### STORED DATA

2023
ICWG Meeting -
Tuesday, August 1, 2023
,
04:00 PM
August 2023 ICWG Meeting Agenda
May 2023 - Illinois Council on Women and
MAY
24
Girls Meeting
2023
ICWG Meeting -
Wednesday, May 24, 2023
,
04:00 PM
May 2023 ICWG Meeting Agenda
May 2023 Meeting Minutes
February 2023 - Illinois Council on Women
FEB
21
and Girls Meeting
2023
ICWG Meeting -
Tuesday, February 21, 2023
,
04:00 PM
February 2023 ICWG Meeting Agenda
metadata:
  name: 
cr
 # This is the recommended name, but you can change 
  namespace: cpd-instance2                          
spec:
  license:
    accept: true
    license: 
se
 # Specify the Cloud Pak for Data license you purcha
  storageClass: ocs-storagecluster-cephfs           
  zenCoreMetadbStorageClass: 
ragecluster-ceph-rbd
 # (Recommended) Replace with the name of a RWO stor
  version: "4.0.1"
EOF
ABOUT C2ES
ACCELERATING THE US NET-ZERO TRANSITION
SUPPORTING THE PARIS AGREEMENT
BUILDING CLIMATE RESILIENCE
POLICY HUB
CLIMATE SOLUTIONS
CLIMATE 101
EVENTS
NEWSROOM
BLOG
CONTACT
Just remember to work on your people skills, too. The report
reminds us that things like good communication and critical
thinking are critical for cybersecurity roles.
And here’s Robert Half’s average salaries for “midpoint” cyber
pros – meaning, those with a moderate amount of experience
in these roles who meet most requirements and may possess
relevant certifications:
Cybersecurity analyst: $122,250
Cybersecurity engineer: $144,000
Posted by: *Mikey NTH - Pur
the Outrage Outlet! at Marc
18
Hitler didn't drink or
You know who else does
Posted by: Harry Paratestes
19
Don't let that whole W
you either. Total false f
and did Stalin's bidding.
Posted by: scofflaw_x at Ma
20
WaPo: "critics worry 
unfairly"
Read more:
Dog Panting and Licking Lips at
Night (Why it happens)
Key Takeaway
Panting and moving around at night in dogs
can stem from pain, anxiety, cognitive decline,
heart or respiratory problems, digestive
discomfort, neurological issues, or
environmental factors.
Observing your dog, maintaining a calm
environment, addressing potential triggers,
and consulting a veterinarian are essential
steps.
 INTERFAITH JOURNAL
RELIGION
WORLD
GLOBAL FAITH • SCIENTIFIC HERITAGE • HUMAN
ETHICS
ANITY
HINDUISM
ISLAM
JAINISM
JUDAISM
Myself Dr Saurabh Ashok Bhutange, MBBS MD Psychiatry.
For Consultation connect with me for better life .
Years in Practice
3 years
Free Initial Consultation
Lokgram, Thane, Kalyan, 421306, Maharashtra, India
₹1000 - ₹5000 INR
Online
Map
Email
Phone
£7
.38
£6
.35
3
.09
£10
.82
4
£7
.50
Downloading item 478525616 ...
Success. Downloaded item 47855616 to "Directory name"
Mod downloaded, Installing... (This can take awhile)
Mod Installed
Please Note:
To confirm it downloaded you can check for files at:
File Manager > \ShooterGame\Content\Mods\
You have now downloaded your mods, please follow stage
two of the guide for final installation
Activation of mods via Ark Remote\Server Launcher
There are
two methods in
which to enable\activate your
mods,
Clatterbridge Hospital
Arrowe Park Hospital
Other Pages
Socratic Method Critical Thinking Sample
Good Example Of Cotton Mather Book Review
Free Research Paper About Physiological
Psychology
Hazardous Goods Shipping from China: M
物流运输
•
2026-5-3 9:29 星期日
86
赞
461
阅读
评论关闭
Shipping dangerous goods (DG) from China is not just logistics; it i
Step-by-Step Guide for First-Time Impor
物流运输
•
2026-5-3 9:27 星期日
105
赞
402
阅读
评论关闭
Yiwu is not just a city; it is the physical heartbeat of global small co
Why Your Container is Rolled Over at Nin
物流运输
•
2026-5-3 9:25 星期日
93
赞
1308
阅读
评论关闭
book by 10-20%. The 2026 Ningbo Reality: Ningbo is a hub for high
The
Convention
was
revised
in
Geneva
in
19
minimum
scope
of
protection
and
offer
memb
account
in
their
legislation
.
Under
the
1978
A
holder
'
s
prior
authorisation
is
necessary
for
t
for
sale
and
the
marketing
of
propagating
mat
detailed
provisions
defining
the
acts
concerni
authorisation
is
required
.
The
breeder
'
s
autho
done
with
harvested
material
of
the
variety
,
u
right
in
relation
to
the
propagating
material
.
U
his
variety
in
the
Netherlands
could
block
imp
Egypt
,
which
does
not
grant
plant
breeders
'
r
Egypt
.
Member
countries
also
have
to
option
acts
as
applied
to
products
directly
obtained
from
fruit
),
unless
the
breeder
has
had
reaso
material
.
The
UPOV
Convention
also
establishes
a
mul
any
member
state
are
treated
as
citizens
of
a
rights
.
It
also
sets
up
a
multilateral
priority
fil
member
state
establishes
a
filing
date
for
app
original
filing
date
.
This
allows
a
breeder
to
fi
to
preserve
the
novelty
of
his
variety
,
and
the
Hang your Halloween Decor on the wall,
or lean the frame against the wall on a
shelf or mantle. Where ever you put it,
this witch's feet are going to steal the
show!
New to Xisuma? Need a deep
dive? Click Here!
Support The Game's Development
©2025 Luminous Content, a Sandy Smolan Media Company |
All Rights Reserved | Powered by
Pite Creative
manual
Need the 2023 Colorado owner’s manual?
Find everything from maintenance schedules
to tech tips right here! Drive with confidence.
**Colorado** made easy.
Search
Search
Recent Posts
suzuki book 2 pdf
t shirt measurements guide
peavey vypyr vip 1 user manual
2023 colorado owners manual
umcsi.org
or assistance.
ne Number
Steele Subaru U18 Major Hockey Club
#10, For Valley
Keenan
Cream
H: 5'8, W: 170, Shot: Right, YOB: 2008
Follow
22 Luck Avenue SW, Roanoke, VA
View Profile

######

TASK DESCRIPTION:
Go through the records above, find each line with the string "Illinois", and copy it.

REPLY:
May 2023 - Illinois Council on Women and
February 2023 - Illinois Council on Women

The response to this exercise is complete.